Larger living spaces tend to be associated with higher house prices, which is expected since more space usually translates to higher property value.
However, some extreme outliers exist where very large homes are not proportionally expensive or where small homes are unexpectedly costly.
The fitted regression line indicates that for every increase in living area, the sale price increases at a predictable rate.
A boxplot analysis of Building Type vs. Sale Price shows that different types of buildings exhibit different price ranges.
Single-family detached homes tend to have the highest median prices, likely because they offer more privacy, space, and land ownership.

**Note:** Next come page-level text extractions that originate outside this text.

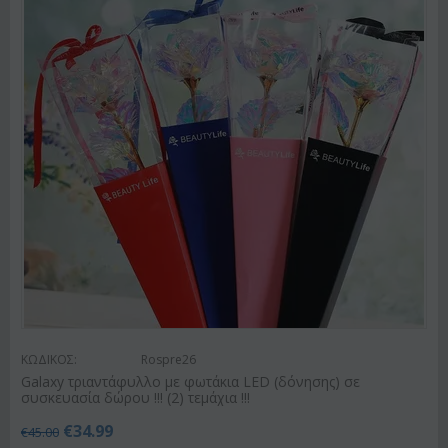
ΚΩΔΙΚΟΣ:
Rospre26
Galaxy τριαντάφυλλο με φωτάκια LED (δόνησης) σε
συσκευασία δώρου !!! (2) τεμάχια !!!
€
34.99
€
45.00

Other building types, such as townhouses or duplexes, tend to have lower median sale prices, reflecting market trends where such properties are often smaller or shared.
The spread of prices within each building type suggests variability in pricing even within similar property categories.
A correlation heatmap of all numerical variables shows which factors are most strongly related to sale price.
Key variables positively correlated with Sale Price include:
Living Area (LivAreaSquareFeet): As discussed, larger homes command higher prices.
Total Basement Square Feet (TotalBasementSquareFeet): Homes with larger basements tend to sell for more.
Garage Area (GarageArea): A larger garage is often associated with higher property value.
1st Floor Square Feet (1stFloorSquareFeet): This suggests that the main living area size is a strong price determinant.
Negative or weakly correlated factors include:
Year Sold: More recent sales do not necessarily mean higher prices.
Overall Condition: While important, the condition rating alone does not show a strong correlation with price, meaning buyers consider multiple factors beyond condition.